According to international property consultant Knight Frank’s research, with the fear of a double-dip recession in the US economy as well as volatility in the global stock market, the sentiment in both the office and residential sales markets weakened over the past month. Homes sales in July dropped over 40% from the previous month, the largest month-on-month decline since May 2009. Meanwhile, office sales fell about 30% from June and reached the lowest level since January this year. In contrast to the sales market, residential and office rental markets remained active. Residential rents rose 0.6% month on month, while rents in over half of the major business districts in Hong Kong had reached levels well above their 2008 peaks, including Quarry Bay, Wan Chai, Causeway Bay and Kowloon East. Rents in Central were about 2.3% below their 2008 peak, while those in Admiralty were also very close to their previous high.
Residential market
At the beginning of August, the lowering of the US’ credit rating by Standard & Poor’s and the European sovereign debt crisis were in the spotlight. Investors feared a global economic downturn, causing a worldwide crash in stock markets. However, such unrest is not expected to severely affect Hong Kong’s residential property market. Previous experiences show that Hong Kong’s residential market only witnessed substantial corrections when prices became unaffordable, interest rates were rising and supply was excessive.

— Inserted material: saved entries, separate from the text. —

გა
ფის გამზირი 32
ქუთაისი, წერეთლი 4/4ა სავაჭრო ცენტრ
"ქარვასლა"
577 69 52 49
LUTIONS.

The purchasing power of potential buyers and the holding power of flat owners are expected to remain strong in a healthy economy. Mortgage rates—though slightly higher than before—are still low and would remain at such levels for at least two more years. Supply of residential units, which is expected to average 15,300 per year from 2011 to 2017, will likely to fall short of demand given that take-up over the past 20 years averaged 19,500 units per year.
Unless further unfavourable news that seriously affects the global and local economy emerges, we believe property prices would remain stable, although transaction volumes may decrease. Meanwhile, residential rents should also remain steady or drop only slightly when more landlords put properties up for lease amid weak market sentiment in the sales sector.
Office Market
Sentiment in the office sales market weakened over the past month. The slowdown was triggered by a number of factors, including buyers' resistance to Grade-A office prices that had surged 23.7% over the past seven months, the fear of a double-dip recession in the US economy as well as volatility in the global stock market.
In contrast to the sales market, the Grade-A office rental market saw transaction volume pick up last month, thanks to sustained demand and stabilising rental growth. Relocation activity was robust: an international insurance firm moved from Central to three floors totaling 52,800 sq ft in Times Square Tower One, Causeway Bay, while Intel relocated from Admiralty to a whole floor measuring 21,000 sq ft in Central Plaza, Wan Chai. The market also saw expansion activity during the month. An example involved international auction house Sotheby's absorption of an additional office floor in One Pacific Place in Admiralty, totaling 16,800 sq ft.
As the world economic outlook turns uncertain, we believe the pace of local office rental growth could slow in the rest of the year, especially as rents had soared 21.9% over the previous seven months. We have revised down our previous forecast and expect Grade-A office rents in Hong Kong to grow about 25% over 2011.